De Dienaren stonden op, maar over hun witte gewaden trokken ze ook grijze gewaden aan; en hoewel de dageraad nu volledig ontwaakt was tot het licht en de zon als een bloem bloeide die haar bladeren ontvouwde tot alle hoeken van de wereld, hielden de grijze gewaden een blijvende schemering in zich als een onsterfelijk ochtendstond die door de helderheid van de dag bewoog als een zachte maar vitale wind, die aanwezig is maar niet gezien wilt worden.
De grijze gewaden verborgen de goddelijke innerlijke cultivatie van degenen die ze droegen voor het Zicht van duistere mystiek, en opdat het Licht binnenin de drager niet te fel zou schijnen tot de geesten van gewone mensen, en diens ketenen der onwetendheid zou ontbinden waardoor hun onware gedachten over het Bestaan niet langer bijeengehouden zouden kunnen worden.

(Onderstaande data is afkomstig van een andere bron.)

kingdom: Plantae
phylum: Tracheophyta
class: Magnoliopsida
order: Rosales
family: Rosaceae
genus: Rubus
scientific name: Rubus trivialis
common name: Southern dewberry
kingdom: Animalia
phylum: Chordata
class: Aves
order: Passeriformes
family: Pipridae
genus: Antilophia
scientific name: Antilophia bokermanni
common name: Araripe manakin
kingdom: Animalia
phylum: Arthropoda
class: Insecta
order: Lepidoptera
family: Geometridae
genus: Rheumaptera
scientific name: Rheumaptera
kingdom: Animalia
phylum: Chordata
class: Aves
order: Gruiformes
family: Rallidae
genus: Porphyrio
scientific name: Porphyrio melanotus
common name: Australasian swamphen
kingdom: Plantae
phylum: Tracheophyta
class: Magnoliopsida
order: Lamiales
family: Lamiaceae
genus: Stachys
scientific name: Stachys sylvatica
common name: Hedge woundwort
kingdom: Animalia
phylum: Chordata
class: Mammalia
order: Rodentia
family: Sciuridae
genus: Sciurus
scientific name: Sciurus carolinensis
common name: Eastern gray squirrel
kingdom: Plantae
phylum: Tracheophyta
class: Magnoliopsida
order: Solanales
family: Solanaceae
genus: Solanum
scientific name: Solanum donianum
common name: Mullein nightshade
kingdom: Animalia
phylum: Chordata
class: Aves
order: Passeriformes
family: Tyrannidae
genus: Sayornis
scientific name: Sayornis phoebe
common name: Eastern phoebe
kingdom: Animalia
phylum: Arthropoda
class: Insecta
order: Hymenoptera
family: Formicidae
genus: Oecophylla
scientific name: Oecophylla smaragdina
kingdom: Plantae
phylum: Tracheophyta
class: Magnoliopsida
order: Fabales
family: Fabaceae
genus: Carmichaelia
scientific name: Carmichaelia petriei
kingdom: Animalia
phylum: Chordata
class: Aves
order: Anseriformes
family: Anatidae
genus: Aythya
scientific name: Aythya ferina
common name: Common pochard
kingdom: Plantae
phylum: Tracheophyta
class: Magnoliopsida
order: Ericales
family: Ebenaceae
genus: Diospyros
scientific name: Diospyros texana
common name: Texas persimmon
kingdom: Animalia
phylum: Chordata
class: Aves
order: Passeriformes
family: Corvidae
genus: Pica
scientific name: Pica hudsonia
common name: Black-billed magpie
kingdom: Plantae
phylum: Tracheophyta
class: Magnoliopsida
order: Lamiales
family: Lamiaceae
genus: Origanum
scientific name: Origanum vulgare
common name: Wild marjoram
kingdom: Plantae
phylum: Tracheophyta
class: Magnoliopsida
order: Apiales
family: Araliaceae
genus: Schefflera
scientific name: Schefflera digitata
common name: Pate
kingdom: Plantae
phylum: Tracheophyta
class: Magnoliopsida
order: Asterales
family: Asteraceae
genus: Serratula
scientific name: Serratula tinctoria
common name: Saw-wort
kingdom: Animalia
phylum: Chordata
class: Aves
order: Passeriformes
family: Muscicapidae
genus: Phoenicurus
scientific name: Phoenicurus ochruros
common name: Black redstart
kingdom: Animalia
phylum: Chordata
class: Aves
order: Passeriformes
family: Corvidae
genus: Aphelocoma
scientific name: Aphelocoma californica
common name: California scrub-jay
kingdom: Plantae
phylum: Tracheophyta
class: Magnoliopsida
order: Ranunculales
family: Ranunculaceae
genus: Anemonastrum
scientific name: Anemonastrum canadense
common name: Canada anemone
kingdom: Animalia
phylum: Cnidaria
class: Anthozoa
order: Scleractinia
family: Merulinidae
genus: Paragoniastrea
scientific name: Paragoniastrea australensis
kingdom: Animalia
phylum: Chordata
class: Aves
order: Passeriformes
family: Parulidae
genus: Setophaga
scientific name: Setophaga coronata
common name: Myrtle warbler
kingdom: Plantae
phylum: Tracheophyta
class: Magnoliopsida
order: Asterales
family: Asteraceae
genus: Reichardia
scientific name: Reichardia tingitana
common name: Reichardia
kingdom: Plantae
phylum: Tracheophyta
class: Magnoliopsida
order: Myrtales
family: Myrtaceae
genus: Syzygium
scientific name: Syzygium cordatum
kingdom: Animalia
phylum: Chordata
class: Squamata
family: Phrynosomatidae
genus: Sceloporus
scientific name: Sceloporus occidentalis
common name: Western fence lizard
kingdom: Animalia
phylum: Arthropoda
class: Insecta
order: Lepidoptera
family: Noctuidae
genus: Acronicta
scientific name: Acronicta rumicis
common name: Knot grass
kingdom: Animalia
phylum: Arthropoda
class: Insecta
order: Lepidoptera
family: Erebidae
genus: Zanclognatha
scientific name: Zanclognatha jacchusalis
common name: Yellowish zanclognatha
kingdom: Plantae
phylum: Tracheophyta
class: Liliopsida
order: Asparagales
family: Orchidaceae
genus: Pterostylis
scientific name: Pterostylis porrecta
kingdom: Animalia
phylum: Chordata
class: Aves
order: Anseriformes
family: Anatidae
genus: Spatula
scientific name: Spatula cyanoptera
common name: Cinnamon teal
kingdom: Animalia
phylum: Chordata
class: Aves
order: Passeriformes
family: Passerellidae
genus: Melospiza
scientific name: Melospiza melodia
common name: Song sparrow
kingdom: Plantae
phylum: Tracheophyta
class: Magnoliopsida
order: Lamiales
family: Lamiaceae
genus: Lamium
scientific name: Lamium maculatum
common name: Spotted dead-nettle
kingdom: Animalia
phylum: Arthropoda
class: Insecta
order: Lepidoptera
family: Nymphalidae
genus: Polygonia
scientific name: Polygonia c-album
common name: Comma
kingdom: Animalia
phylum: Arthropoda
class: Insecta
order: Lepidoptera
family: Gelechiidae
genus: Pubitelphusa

Sandara en Illaeyiim liepen in stilte; hun harten zo sereen als de tijdloze azuurblauwe lucht en de kabbelende beken die sinds eeuwen de aderen van de bergen zijn geweest. Stilte bewoog door stilte, en hun gewaden der onsterfelijk ochtendstond versmolten met de schemering van bossen waarvan de wortels ver in de gespleten rotsen reikten en gevoed werden door de vergeten geheimen van het verleden.